Obviously influences are not just positive, and one’s thought can develop through the negation of other’s too. To this end I’d perhaps say my other influences are E.P. Thompson (yes after Whigs and Hunters he is, in my opinion, somewhat apostate), Andrew Ashworth (who wrote an excellent criminal law textbook (responsible for my sole first in the first year exams) – a supreme legal subjectivist, Joseph Raz (and the entire “Rule of Law” claptrap he represents), Alan Hunt and the Crits (yes it cuts both ways – just accept it).

So what sort of thing will be I addressing? Stuff like “what is law?”, “can indeterminacy (and therefore legal realism) be integrated into a Marxian framework?”, “why have judges ended up defending our rights in the UK?”, “can law be progressive?”, “can law transcend capitalism?”. I’ll also be looking at the most basic problems of Marxian legal theory, such as the property problem (does the economic base determine the legal superstructure), how class interests are translated into law, repressive tolerance, the role of law post-capitalism. Most importantly, and hopefully running through this like a red-thread, will be the attempt to develop a comprehensive Marxian jurisprudence through an integration of all of these thinkers and an elucidation of the general theory within concrete material circumstances.

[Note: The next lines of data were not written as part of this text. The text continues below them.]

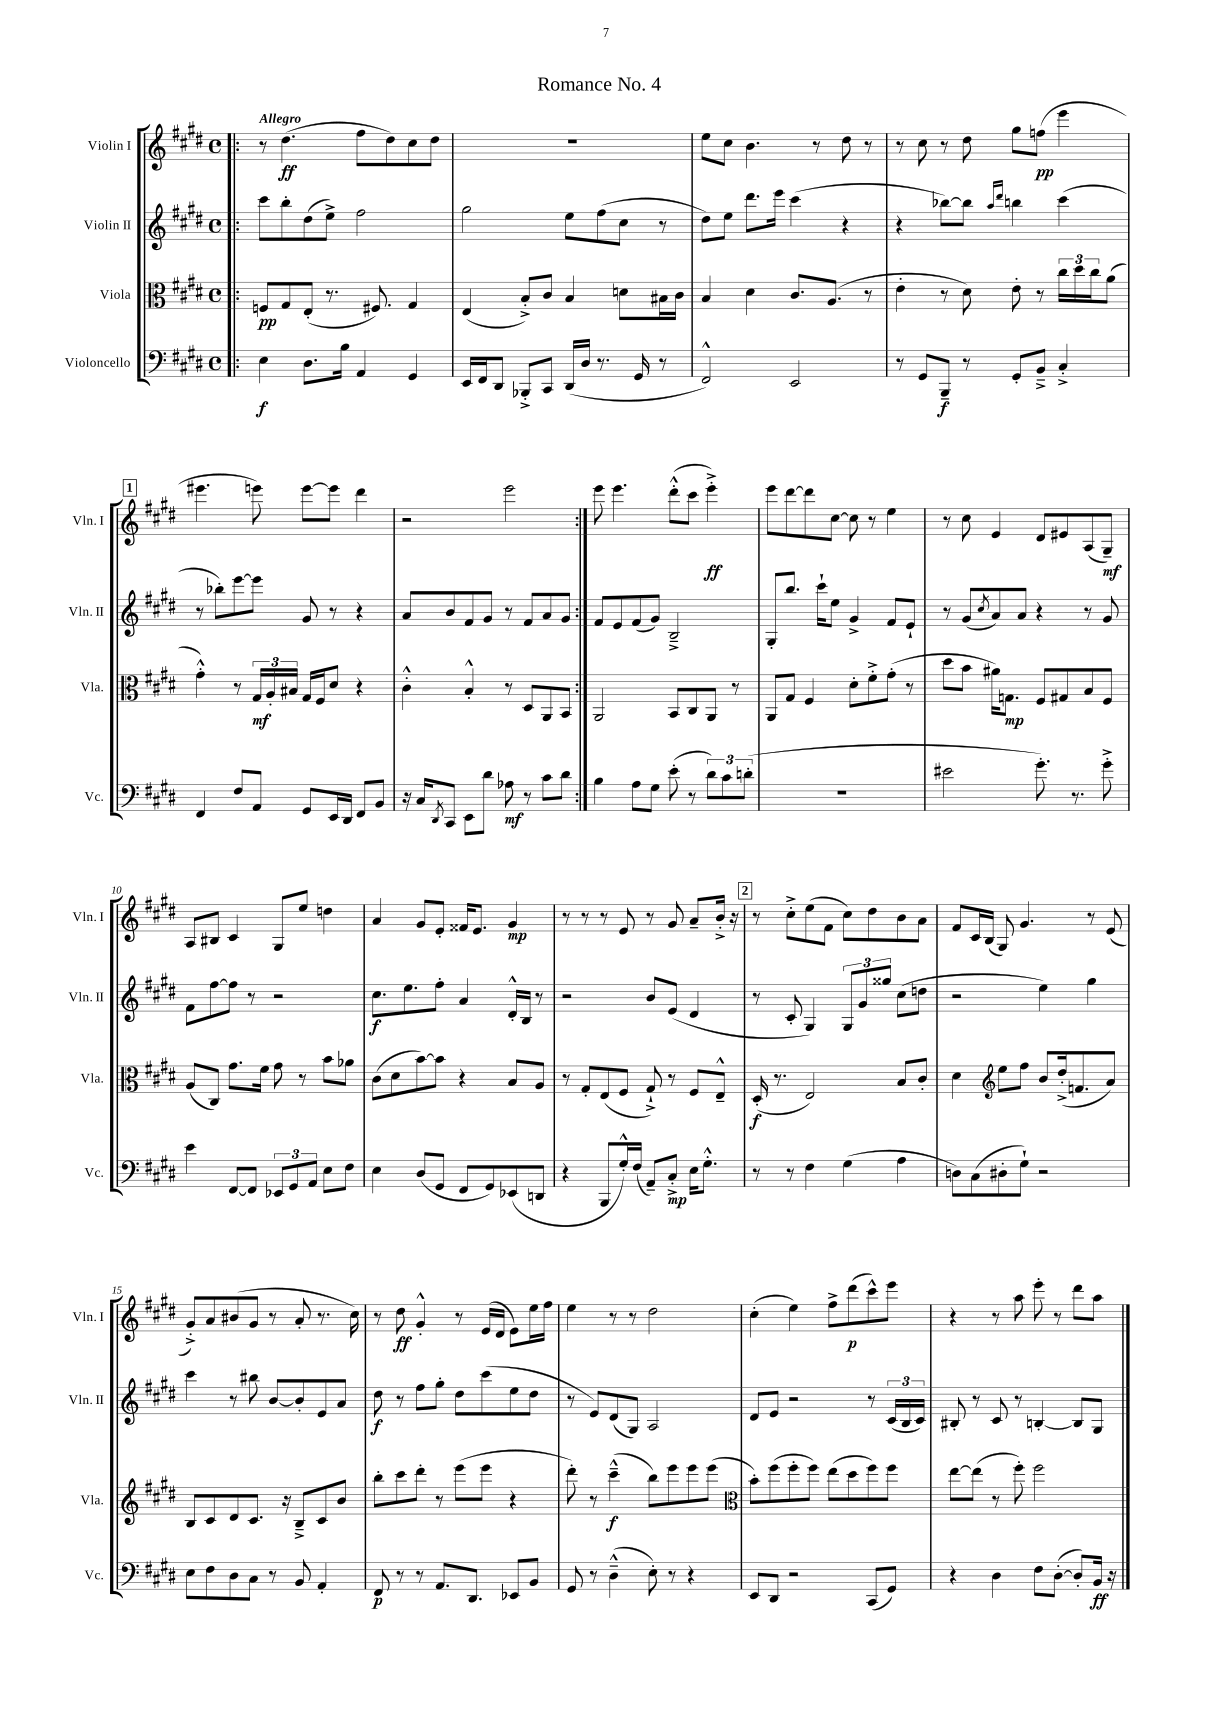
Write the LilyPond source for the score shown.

\header { title = "Romance No. 4" }
<<
\new StaffGroup <<
\new Staff = "s0" \with { instrumentName = "Violin I" shortInstrumentName = "Vln. I" } {
    \clef treble \key e \major \defaultTimeSignature \time 4/4 \tempo "Allegro"
    \repeat volta 2 { \bar ".|:" r8 dis''4.\ff( fis''8 dis''8) cis''8 dis''8 |
    r1 |
    e''8 cis''8 b'4. r8 dis''8 r8 |
    r8 cis''8 r8 dis''8 gis''8 f''8\pp( e'''4 |
    \mark \markup { \box "1" } eis'''4. e'''8) e'''8~ e'''8 dis'''4 |
    r2 e'''2 | }
    e'''8 e'''4. dis'''8-.-^( cis'''8 e'''4-.->\ff) |
    e'''8 dis'''8~ dis'''8 cis''8~ cis''8 r8 e''4 |
    r8 cis''8 e'4 dis'8 eis'8 a8( gis8--\mf) |
    a8 bis8 cis'4 gis8 e''8 d''4 |
    a'4 gis'8 e'8-. fisis'16 e'8. gis'4\mp |
    r8 r8 r8 e'8 r8 gis'8 a'8-- b'16-.-> r16 |
    \mark \markup { \box "2" } r8 cis''8-.-> e''8( fis'8 cis''8) dis''8 b'8 a'8 |
    fis'8 cis'16 b16( gis8) gis'4. r8 e'8( |
    gis'8-.->) a'8 bis'8( gis'8 r8 a'8-. r8. cis''16) |
    r8 dis''8\ff gis'4-.-^ r8 e'16( dis'16 e'8) e''16 fis''16 |
    e''4 r8 r8 dis''2 |
    cis''4-.( e''4) fis''8-> dis'''8\p( cis'''8-^) e'''8 |
    r4 r8 a''8 e'''8-. r8 dis'''8 a''8 \bar "|." |
}
\new Staff = "s1" \with { instrumentName = "Violin II" shortInstrumentName = "Vln. II" } {
    \clef treble \key e \major \defaultTimeSignature \time 4/4
    \repeat volta 2 { \bar ".|:" cis'''8 b''8-. dis''8( e''8->) fis''2 |
    gis''2 e''8 fis''8( cis''8 r8 |
    dis''8) e''8 dis'''8. e'''16 cis'''4( r4 |
    r4 bes''8~) bes''8 \grace { a''16 dis'''16 } b''4 cis'''4( |
    \mark \markup { \box "1" } r8 bes''8-.) e'''8~ e'''8 gis'8 r8 r4 |
    a'8 b'8 fis'8 gis'8 r8 fis'8 a'8 gis'8 | }
    fis'8 e'8 fis'8( gis'8) b2---> |
    gis8-. b''8. cis'''16-! e''8 gis'4-> fis'8 e'8-! |
    r8 gis'8( \acciaccatura { cis''8 } a'8) a'8 r4 r8 gis'8 |
    fis'8 fis''8~ fis''8 r8 r2 |
    cis''8.\f e''8. fis''8-. a'4 dis'16-.-^ b16 r8 |
    r2 b'8 e'8( dis'4 |
    \mark \markup { \box "2" } r8 cis'8-. gis4) \tuplet 3/2 { gis8 gis'8 gisis''8 } cis''8( d''8 |
    r2 e''4) gis''4 |
    cis'''4 r8 bis''8 b'8~ b'8-. e'8 a'8 |
    dis''8\f r8 fis''8 gis''8-. dis''8 cis'''8( e''8 dis''8 |
    r8 e'8) dis'8( gis8) a2 |
    dis'8 e'8 r2 r8 \tuplet 3/2 { cis'16( b16 cis'16) } |
    bis8-. r8 cis'8 r8 b4~-. b8 gis8 \bar "|." |
}
\new Staff = "s2" \with { instrumentName = "Viola" shortInstrumentName = "Vla." } {
    \clef alto \key e \major \defaultTimeSignature \time 4/4
    \repeat volta 2 { \bar ".|:" f8\pp gis8 e8-.( r8. fis8.) gis4 |
    e4( b8-.->) cis'8 b4 d'8 bis16 cis'16 |
    b4 dis'4 cis'8. a8.( r8 |
    e'4-. r8 dis'8) e'8-. r8 \tuplet 3/2 { cis''16 dis''16 cis''16 } a'8( |
    \mark \markup { \box "1" } gis'4-.-^) r8 \tuplet 3/2 { gis16\mf a16-. bis16 } gis16 fis16 dis'8 r4 |
    cis'4-.-^ b4-.-^ r8 dis8 a,8 b,8 | }
    a,2 b,8 cis8 a,8 r8 |
    a,8 gis8 fis4 dis'8-. fis'8-.-> gis'8-.( r8 |
    dis''8 b'8 ais'16) g8.\mp fis8 gis8 b8 fis8 |
    a8( cis8) gis'8. fis'16 gis'8 r8 b'8 aes'8 |
    cis'8( dis'8 b'8~) b'8 r4 b8 a8 |
    r8 gis8-. e8( fis8 gis8-!->) r8 fis8 e8---^ |
    \mark \markup { \box "2" } dis16-.\f( r8. e2) b8 cis'8-. |
    dis'4 \clef treble e''8 fis''8 b'8 dis''16-.->( f'8. a'8) |
    b8 cis'8 dis'8 cis'8. r16 b8---> cis'8 b'8 |
    b''8-. cis'''8 dis'''8-. r8 e'''8( e'''8 r4 |
    dis'''8-.) r8 cis'''4---^\f( b''8) e'''8 e'''8 e'''8( |
    \clef alto b'8-.) fis''8( fis''8-. fis''8) e''8( dis''8 fis''8) fis''8 |
    e''8~ e''8( r8 fis''8-.) fis''2 \bar "|." |
}
\new Staff = "s3" \with { instrumentName = "Violoncello" shortInstrumentName = "Vc." } {
    \clef bass \key e \major \defaultTimeSignature \time 4/4
    \repeat volta 2 { \bar ".|:" e4\f dis8. b16 a,4 gis,4 |
    e,16 fis,16 dis,8 bes,,8-.-> cis,8 dis,16( dis16 r8. gis,16 r8 |
    fis,2-^) e,2 |
    r8 gis,8 b,,8--\f r8 gis,8-. b,8---> cis4-.-> |
    \mark \markup { \box "1" } fis,4 fis8 a,8 gis,8 e,16 dis,16 fis,8 b,8 |
    r16 cis16 \acciaccatura { dis,8 } cis,8 e,8 dis'8 aes8\mf r8 cis'8 dis'8 | }
    b4 a8 gis8 e'8-.( r8 \tuplet 3/2 { dis'8) cis'8 d'8-.( } |
    r1 |
    eis'2 gis'8.-.) r8. gis'8-.-> |
    e'4 fis,8~ fis,8 \tuplet 3/2 { ees,8 gis,8 a,8 } e8 fis8 |
    e4 dis8( gis,8 fis,8 gis,8) ees,8( d,8 |
    r4 b,,8 gis16-.-^) fis16( a,8--) cis8-.->\mp e16 gis8.-.-^ |
    \mark \markup { \box "2" } r8 r8 fis4 gis4( a4 |
    d8) cis8( dis8-. gis8-!) r2 |
    e8 fis8 dis8 cis8 r8 b,8 a,4-. |
    fis,8\p r8 r8 a,8. dis,8. ees,8 b,8 |
    gis,8 r8 dis4---^( e8-.) r8 r4 |
    e,8 dis,8 r2 cis,8( gis,8) |
    r4 dis4 fis8 dis8~-.( dis8-.) b,16\ff r16 \bar "|." |
}
>>
>>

This will obviously involve various levels of materiality and abstraction, but as a subject not often tackled within the Marxian oeuvre I think it could well be interesting (if only for me)…Oh and I think I’ll have some pops at Norman Geras too.

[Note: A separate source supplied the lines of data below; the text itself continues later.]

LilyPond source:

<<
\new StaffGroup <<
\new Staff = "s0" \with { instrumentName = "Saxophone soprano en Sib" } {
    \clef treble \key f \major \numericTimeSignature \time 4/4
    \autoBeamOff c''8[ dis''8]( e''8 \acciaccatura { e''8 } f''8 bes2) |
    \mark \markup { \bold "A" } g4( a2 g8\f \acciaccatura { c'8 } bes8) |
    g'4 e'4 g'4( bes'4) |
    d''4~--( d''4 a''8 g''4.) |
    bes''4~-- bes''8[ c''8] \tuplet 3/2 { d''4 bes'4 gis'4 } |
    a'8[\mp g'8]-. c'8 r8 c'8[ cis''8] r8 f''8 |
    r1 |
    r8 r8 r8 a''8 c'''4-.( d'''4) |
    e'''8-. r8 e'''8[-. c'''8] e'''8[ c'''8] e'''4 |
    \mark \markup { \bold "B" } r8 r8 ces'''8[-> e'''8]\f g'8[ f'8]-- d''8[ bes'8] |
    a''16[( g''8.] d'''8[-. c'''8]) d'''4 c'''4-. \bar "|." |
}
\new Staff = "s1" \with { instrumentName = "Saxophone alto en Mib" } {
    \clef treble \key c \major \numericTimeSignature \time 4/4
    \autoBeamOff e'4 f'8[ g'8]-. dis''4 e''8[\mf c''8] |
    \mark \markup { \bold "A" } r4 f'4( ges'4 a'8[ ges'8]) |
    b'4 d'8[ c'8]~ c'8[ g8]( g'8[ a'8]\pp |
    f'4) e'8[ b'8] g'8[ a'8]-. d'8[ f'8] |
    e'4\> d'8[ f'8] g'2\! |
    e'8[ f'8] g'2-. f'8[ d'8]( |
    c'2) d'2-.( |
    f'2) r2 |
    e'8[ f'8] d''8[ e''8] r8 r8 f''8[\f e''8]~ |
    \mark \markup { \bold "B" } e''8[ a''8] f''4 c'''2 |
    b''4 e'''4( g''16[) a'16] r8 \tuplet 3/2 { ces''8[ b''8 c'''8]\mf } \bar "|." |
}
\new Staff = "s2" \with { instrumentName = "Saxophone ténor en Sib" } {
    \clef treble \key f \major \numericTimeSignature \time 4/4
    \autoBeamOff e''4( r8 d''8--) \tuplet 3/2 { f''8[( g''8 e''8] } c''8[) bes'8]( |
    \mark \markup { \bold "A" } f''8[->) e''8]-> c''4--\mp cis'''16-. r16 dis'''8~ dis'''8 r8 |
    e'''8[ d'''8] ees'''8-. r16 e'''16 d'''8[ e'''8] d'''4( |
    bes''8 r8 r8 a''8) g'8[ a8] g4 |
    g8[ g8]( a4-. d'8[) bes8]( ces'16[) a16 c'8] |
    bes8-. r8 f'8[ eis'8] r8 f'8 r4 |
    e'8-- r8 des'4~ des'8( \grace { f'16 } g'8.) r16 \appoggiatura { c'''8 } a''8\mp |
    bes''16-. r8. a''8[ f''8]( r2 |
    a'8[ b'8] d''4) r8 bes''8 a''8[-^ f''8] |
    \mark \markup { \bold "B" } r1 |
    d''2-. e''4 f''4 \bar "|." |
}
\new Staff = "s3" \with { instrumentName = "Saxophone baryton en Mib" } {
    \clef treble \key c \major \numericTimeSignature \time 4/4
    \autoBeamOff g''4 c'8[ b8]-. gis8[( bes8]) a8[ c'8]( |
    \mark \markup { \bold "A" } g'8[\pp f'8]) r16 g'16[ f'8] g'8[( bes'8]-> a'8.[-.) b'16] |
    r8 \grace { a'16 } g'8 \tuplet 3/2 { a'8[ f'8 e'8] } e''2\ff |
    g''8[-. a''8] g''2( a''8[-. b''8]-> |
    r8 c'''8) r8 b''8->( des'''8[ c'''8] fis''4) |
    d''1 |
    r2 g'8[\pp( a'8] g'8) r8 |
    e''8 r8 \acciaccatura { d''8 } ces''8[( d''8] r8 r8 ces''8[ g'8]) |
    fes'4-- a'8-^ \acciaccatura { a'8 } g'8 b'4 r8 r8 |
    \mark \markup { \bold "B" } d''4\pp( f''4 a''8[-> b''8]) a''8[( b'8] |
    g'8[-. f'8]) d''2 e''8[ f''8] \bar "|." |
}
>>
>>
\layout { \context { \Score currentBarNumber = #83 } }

As for the title of this thing (“Law and Disorder”) it’s not primarily some attempt at a witticism, it is rather a description of the essence of law. I think this is best expressed by Pashukanis in his General Theory of Law and Marxism:

“[D]eviation from a norm always constitutes their premise”

This, for me, encapsulates the dialectical brilliance of Pashukanis’ thought, and expresses beautifully his Marxism. Here the unity of opposites is concretely posited in a theoretical schema, where we see that “norms” are only necessary when normal conduct is deviated from, thus in a real sense law only exists with disorder, the normal conduct is only rendered "normal" by the deviation itself. Historically, then, law can only be seen as arising as a material solution to “disorder”, and to act as a corrective. But the continued existence of a law can surely only mean one thing, disorder still exists. Therefore the corollary of the law is not “order” because once one has “order” there is no need for law, law is dialectically generated by the continued presence of disorder. Therefore the fact that law does not extinguish itself also raises many questions as to its efficacy as a method of social regulation.

I chose this title therefore because it particularly expresses the essence of Pashukanis’ thought; his work is full of dialectical inversions of “common sense”, inversions that on further examination are theoretically correct.